Gib aus dem Programmhinweis zu Kuba den Abschnitt von „ZDF-Programmhinweis“ bis einschließlich „Mainz (ots)“ wortgetreu wieder.

» **Textauszug**
----------

ZDF-Programmhinweis
Mittwoch, 27. Februar 2008, 0.45 Uhr
Kuba nach Fidel Castro
Die Karibikinsel jenseits von Mangel und Mythos
Film von Eva Schmidt
Mainz (ots)
Mittwoch, 27. Februar 2008, 0.45 Uhr
Kuba nach Fidel Castro Die Karibikinsel jenseits von Mangel und Mythos Film von Eva Schmidt
Revolutionäre gehen nicht in Rente. Das hat Fidel Castro ein Mal gesagt, als ihn die Welt noch im Kampfanzug kannte. Doch seitdem er die Uniform gegen einen Adidas-Trainingsanzug eintauschen musste, gelten die alten Gesetze nicht mehr. Der einst kraftstrotzende Revolutionär ist krank und gebrechlich. Als dienstältester Staatschef der Welt tritt Castro offiziell von der Bühne ab. Fast ein Dutzend amerikanischer Präsidenten hat er überlebt, doch jetzt ist die Zeit reif für einen Nachfolger.

----------

» **Datenblock**
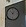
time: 12:52
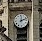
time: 12:11
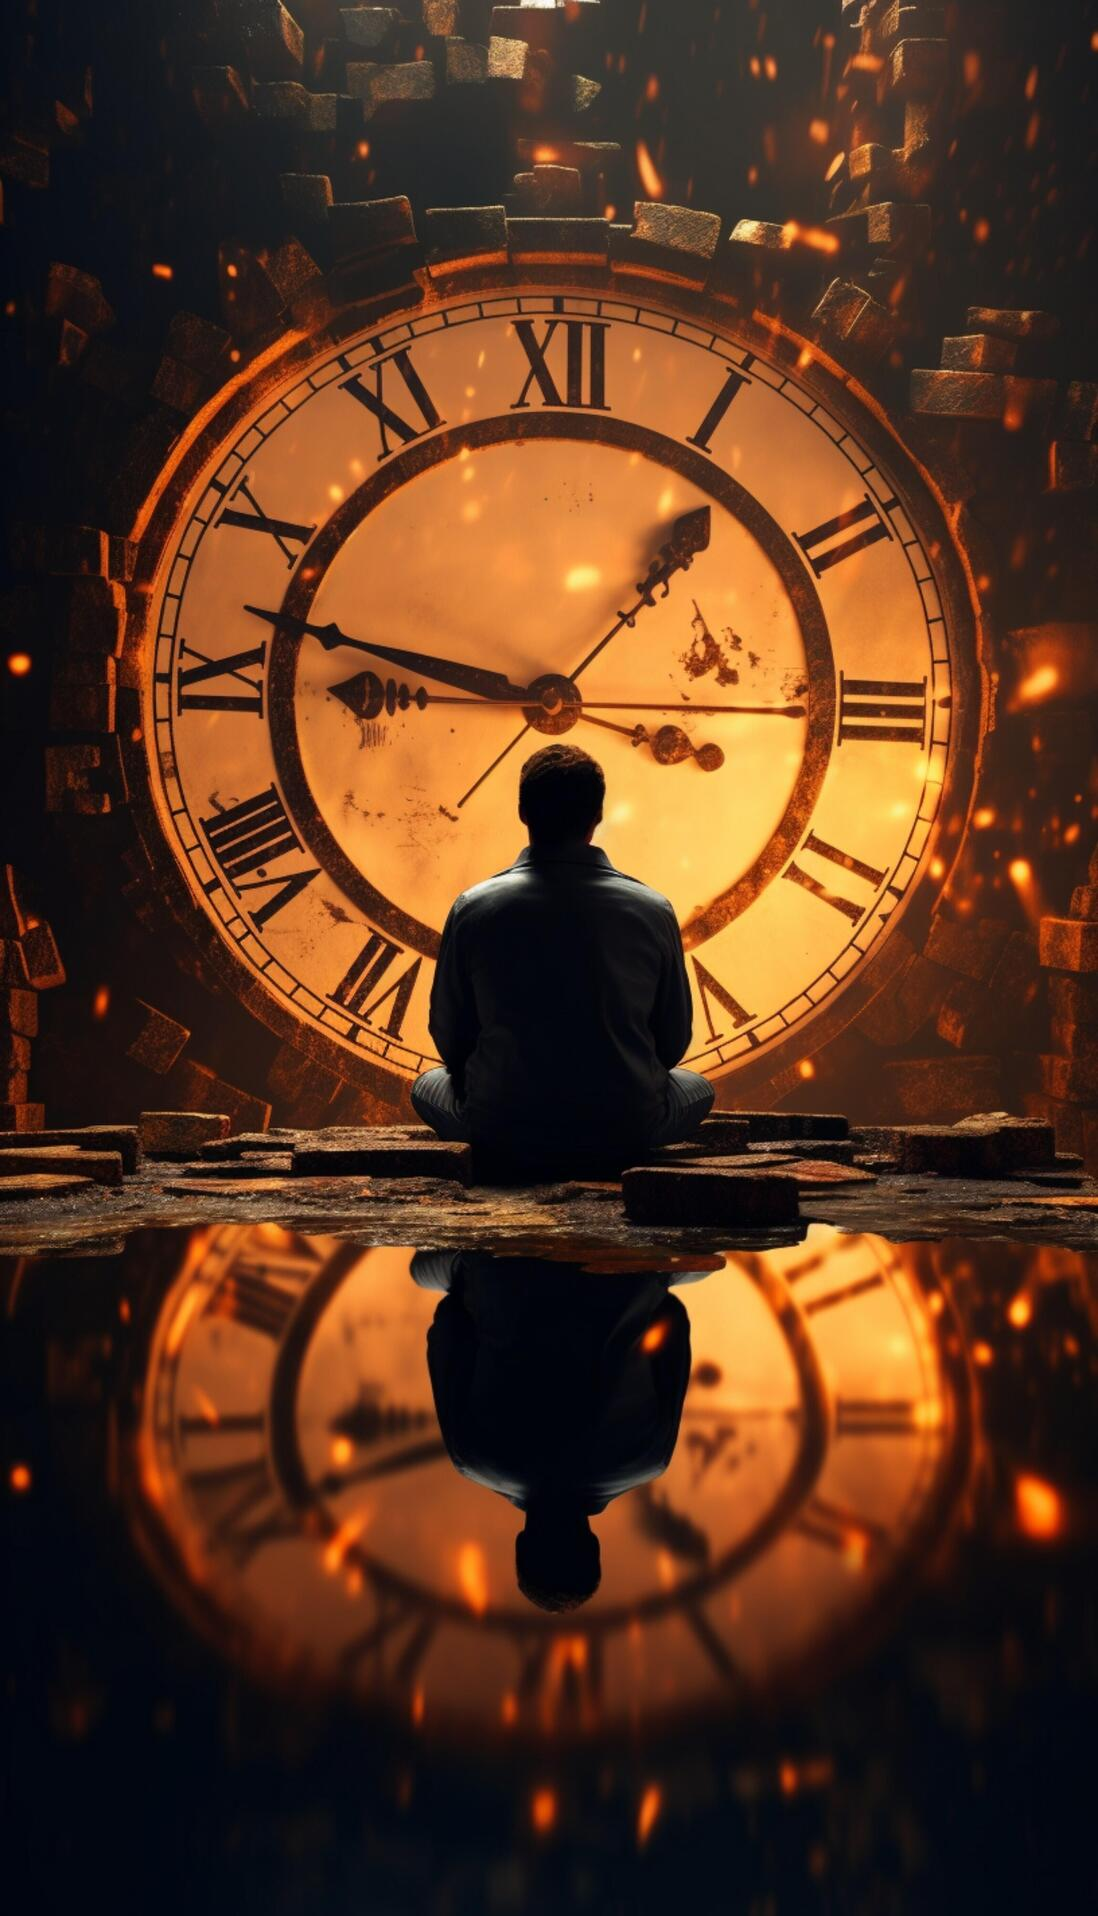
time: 1:46
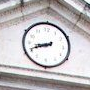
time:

----------

» **Ergebnis**
ZDF-Programmhinweis
Mittwoch, 27. Februar 2008, 0.45 Uhr
Kuba nach Fidel Castro
Die Karibikinsel jenseits von Mangel und Mythos
Film von Eva Schmidt
Mainz (ots)